Growing up as an African young girl in South Africa, or in Africa rather, you grow up believing that you are inferior and weaker than boys. We were groomed by society to believe that being strong-minded, confident and independent is rude and questioning certain things indicates a lack of respect and bad mannerism. We were made to believe that our roles as girls is to nurture the family, this is because we grew up spending more time with our mothers and learn important life skills from them. This way we had built more skill in mentoring relationships available to us – which revolves around the family setting and nothing about career. However, we live in a world driven by the ever changing developments in technology, it is now more than ever girls should be advanced through career mentoring relationships to close the gender gap.
I know this because I grew up believing it too, up to a certain age though. Today I’m one of the experienced Human Resource professional having worked in biggest organisations that are working hard to turnover this narrative, and provide mentoring programmes and always reminding younger women that they have a lot to offer regardless of their background, ethnicity, race and age. After my break into corporate, I had the privilege of having backed by a woman who was my manager at the time, eventually becoming a mentor to me. She was very experienced, cared deeply not only about the work but also young people she worked with. There were days when I felt uncertain and vulnerable, this woman was always there to encourage me and remind me of how talented I was.

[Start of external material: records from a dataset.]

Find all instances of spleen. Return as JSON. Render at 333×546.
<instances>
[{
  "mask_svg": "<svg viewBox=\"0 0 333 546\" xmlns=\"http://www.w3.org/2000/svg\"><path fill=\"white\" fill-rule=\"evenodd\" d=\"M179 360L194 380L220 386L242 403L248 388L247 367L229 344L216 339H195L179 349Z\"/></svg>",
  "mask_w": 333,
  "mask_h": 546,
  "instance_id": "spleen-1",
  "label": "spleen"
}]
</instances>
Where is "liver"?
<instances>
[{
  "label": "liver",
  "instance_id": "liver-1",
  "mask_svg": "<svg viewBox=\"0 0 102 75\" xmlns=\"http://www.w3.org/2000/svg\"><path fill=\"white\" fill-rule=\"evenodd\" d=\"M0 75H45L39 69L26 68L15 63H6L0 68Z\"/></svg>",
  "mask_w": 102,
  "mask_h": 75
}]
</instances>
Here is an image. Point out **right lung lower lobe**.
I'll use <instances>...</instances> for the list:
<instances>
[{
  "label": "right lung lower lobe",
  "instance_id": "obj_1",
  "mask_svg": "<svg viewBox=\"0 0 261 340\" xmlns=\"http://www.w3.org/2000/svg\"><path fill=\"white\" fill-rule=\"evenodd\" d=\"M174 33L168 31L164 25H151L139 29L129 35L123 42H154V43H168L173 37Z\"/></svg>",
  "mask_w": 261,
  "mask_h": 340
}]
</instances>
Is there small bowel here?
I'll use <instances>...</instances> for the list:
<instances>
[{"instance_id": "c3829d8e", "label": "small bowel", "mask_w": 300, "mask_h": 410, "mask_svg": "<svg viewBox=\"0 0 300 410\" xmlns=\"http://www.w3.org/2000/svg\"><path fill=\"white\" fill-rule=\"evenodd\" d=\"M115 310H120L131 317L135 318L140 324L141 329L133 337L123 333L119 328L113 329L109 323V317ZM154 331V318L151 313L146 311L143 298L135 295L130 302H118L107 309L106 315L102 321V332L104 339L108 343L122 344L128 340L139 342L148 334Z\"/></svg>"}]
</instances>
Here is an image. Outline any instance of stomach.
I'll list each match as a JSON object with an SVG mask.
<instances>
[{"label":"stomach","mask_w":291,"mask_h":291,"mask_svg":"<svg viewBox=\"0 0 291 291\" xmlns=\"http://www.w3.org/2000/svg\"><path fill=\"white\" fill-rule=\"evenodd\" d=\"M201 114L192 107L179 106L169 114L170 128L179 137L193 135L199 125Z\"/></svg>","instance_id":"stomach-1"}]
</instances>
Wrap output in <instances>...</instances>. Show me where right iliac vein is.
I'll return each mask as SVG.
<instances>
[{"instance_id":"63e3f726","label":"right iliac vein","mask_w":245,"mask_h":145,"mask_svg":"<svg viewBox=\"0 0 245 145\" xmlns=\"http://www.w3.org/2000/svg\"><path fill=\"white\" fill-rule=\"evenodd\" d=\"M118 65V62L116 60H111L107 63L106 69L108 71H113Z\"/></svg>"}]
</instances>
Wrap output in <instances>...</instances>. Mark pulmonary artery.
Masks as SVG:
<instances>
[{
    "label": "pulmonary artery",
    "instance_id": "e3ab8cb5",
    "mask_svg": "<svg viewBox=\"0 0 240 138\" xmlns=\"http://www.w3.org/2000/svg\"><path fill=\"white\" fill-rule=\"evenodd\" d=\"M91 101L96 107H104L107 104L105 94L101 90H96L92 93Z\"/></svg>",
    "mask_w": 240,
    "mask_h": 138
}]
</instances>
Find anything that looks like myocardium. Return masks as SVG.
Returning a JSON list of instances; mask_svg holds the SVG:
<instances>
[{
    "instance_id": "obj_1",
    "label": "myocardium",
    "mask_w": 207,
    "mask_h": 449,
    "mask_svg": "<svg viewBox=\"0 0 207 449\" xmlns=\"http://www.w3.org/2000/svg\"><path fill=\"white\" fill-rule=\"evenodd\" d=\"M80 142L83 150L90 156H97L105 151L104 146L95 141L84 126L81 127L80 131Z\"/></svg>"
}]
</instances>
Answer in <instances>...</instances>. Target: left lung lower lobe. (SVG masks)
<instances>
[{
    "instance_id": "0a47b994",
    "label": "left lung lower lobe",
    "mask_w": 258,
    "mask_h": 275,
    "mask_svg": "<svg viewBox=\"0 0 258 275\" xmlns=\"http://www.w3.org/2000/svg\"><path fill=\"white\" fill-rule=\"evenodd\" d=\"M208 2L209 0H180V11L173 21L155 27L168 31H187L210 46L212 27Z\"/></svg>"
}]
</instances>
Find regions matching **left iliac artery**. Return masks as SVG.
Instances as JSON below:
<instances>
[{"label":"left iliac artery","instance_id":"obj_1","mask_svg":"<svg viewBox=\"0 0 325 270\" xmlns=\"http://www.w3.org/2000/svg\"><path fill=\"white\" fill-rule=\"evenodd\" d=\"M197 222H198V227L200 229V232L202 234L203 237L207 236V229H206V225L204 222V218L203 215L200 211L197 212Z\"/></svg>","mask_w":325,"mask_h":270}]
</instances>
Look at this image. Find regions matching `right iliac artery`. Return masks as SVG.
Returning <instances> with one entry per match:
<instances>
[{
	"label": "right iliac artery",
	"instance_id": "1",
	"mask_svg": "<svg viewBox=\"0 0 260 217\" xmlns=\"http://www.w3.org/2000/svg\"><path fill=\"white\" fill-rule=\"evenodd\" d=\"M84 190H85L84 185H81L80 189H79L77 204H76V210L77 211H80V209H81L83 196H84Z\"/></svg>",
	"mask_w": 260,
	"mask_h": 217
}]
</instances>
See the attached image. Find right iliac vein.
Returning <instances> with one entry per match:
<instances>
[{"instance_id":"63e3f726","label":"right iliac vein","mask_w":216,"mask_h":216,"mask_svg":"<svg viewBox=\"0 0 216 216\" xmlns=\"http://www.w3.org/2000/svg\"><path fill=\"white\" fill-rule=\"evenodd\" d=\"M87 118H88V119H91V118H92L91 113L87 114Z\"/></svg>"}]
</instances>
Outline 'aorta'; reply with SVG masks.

As I reflect on my career, I realise the importance of supporting a girl child through mentorship, because someone did that for me too. I would not have been this far if I was not guided and gotten the wisdom of how well one can navigate the daunting corporate environment. More often than not, we hear of the need for mentors in the business world and in missionary camps that are often attended by theology students or aspiring pastors, and maybe hear it here and there in the community, but probably not as often as we should and not as practical as it is preached. As a career women, working professional industries and organisations, our role should be to act as mentors not only for those who made it into corporate but to even younger girls who are still in secondary and primary education.
I know first-hand that building a relationship with someone you look up to is one of the influential method to empower girls and have them realise that there are no limitations to what they can achieve. This is why I have taken upon myself to empower young women, give them skills and train them to use critical thinking and have the emotional intelligence needed to cope with their lives and careers - one girl at the time, because I believe that one of the roles and purposes of being a woman who is committed to working toward a more just world is having determination to be a mentor when and where needed.
There is an old age saying that if the foundation of the building is strong, then it will stay intact forever. With that said, a mentor in a girl child’s life is an immense privilege and if women challenge to change the narrative and share their stories with young girls, we will immediately see a shift in these girls’ attitudes and how they think about their futures.